Farming Family, 1912 (1912)
About this artwork
August Sander’s ambition to create a photographic documentation of all ‘types’ of German people resulted in the collection ‘The People of the 20th Century’. Composed of over 500 images, Sander divided the opus into seven groups and over 45 portfolios according to the living environments, professions and estates of his subjects. The first group in the series is ‘The Farmer’, which contains twelve portfolios; this image appears in the portfolio, ‘The Farmer’s Family’. The photograph aligns chronologically with his early trips to the Westerwald region of Germany and probably originated as a commissioned family portrait on a special occasion. Sander has captured the generations of a beautifully attired family, standing proudly on their land. This image exemplifies Sander’s photographic skill in its even lighting, rich detail and depth of field. The inclusion of the family dog and the guitar may have been the choice of the patrons, adding a personal note to their photograph. Sander, particularly in his early portraits, likely encouraged his sitters to hols things of their own choosing.
- title: Farming Family, 1912
- accession number: AL00020
- artist: August SanderGerman (1874 - 1964)
- gallery: In Storage
- object type: Photograph
- medium: Embossed paper in frame
- date created: 1912
- measurements: 19.10 x 26.00 cm (paper 44.00 x 34.00 cm; mount: 46.00 x 36.00 cm; frame: 48.20 x 38.20 x 3.20 cm)
- credit line: ARTIST ROOMS National Galleries of Scotland and Tate. Lent by Anthony d'Offay 2010
- copyright: © Die Photographische Sammlung/SK Stiftung Kultur - August Sander Archiv, Köln/VG Bild-Kunst, Bonn and DACS, London 2016.

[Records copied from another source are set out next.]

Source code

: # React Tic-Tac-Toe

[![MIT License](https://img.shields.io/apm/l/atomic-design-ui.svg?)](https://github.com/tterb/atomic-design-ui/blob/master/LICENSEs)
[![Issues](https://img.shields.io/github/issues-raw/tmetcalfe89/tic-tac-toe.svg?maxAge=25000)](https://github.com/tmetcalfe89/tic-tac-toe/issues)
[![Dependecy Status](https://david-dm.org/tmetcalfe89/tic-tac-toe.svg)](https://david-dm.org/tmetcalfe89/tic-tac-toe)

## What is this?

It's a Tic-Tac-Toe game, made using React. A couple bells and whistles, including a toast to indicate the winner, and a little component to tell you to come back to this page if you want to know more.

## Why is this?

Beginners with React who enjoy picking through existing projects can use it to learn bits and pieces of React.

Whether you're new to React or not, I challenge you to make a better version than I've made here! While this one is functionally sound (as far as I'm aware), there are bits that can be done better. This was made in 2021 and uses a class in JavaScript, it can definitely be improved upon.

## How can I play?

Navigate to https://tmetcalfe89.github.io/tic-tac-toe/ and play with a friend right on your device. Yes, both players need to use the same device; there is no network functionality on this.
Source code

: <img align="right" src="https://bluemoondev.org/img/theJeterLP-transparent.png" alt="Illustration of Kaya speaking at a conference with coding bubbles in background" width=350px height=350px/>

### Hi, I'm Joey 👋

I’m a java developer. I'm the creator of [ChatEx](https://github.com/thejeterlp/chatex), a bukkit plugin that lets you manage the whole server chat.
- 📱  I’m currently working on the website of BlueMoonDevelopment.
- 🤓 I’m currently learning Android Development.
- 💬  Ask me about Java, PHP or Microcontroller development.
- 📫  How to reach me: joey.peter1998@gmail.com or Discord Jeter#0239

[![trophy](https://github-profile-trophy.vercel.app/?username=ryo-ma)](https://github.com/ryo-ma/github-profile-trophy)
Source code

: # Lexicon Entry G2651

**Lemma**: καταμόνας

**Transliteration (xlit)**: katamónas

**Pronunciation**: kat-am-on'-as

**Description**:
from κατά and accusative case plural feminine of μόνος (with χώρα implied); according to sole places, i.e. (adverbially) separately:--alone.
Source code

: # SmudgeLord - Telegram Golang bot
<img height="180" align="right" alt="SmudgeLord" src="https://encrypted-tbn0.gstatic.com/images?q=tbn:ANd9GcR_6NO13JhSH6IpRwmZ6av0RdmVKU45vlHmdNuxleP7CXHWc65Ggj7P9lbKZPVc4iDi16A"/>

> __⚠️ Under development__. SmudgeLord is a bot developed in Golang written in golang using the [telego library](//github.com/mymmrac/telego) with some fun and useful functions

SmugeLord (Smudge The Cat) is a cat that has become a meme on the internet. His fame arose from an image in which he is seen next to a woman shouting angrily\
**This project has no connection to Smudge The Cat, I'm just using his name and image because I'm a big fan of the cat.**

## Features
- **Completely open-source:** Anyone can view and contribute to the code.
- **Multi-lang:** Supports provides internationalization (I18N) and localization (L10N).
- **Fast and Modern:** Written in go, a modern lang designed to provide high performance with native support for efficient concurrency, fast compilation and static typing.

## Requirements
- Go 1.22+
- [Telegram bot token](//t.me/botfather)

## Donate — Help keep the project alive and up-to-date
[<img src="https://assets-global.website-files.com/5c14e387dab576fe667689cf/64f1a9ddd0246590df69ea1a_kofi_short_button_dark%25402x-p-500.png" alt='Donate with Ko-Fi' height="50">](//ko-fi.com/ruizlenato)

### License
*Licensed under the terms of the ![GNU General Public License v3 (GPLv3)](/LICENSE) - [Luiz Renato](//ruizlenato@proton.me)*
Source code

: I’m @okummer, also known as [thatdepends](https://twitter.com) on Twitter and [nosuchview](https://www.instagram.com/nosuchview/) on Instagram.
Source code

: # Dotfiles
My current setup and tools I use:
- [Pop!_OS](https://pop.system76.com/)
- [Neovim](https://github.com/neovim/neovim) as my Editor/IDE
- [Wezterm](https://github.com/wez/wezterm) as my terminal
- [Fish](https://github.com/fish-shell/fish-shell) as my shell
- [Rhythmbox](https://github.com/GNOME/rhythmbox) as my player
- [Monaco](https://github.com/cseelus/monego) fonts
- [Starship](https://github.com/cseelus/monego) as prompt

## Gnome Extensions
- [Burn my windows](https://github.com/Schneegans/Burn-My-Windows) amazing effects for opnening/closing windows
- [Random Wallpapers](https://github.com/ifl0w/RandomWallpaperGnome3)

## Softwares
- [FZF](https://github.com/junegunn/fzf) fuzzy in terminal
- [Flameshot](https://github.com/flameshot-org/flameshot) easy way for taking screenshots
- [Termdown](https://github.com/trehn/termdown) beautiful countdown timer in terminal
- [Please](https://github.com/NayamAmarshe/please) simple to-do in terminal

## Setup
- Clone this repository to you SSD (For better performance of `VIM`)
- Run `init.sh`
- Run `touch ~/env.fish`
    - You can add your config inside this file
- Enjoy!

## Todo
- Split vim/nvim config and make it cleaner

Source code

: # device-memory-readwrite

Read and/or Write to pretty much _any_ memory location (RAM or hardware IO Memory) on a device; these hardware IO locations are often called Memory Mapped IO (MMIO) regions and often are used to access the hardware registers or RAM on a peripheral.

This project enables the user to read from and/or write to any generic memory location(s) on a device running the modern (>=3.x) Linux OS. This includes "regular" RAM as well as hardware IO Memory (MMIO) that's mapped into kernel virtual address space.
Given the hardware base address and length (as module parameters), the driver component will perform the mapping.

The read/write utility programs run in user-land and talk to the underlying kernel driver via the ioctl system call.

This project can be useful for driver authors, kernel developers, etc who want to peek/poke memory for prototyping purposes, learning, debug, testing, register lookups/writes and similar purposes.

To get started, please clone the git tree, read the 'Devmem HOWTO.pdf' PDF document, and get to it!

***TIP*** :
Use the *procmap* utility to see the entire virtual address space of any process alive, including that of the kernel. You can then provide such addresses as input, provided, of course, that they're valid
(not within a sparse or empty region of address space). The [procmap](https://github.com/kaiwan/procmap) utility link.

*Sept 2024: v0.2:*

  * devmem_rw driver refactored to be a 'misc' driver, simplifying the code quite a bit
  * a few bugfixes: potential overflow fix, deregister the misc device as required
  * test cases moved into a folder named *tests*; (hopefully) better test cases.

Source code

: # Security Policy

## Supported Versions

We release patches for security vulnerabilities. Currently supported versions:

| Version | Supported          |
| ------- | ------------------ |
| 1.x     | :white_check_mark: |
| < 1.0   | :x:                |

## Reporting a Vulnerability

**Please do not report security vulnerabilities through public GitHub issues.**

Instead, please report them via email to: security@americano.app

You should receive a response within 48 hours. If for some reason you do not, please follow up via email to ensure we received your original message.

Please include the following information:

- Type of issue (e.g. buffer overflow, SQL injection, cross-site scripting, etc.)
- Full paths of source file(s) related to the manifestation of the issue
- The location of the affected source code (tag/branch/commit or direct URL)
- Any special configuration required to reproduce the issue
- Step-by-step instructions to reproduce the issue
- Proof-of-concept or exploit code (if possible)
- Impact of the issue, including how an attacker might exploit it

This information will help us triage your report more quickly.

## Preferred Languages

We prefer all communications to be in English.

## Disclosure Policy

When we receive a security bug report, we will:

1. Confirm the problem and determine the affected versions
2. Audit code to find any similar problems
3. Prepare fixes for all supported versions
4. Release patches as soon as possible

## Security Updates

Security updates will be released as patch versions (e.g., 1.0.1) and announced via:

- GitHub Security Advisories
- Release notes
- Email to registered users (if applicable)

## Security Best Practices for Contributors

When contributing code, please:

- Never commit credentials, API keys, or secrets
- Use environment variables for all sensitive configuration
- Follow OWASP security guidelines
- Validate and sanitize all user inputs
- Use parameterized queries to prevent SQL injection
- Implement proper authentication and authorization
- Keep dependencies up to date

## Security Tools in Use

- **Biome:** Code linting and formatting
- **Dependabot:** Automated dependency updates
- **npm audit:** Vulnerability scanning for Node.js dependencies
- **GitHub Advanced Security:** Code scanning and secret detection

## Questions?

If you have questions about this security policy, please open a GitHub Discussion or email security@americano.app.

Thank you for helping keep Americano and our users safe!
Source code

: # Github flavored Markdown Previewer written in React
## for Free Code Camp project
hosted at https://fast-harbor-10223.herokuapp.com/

Considered one of the finest photographers of the twentieth century, Sander's bold style of portrait photography, as well as his typological approach, has had an enormous influence on modern photography. During his apprenticeship in several German studios and his time in his own studio in Austria, he developed his individual style. Then in 1910 Sander moved to Cologne and produced his first large group of photographs, which he later included in his concept "People of the 20th Century". This was created in the mid-1920s and compiled up until the 1950s. He photographed groups of people in his native Germany, classifying them according to their occupations and positions in society.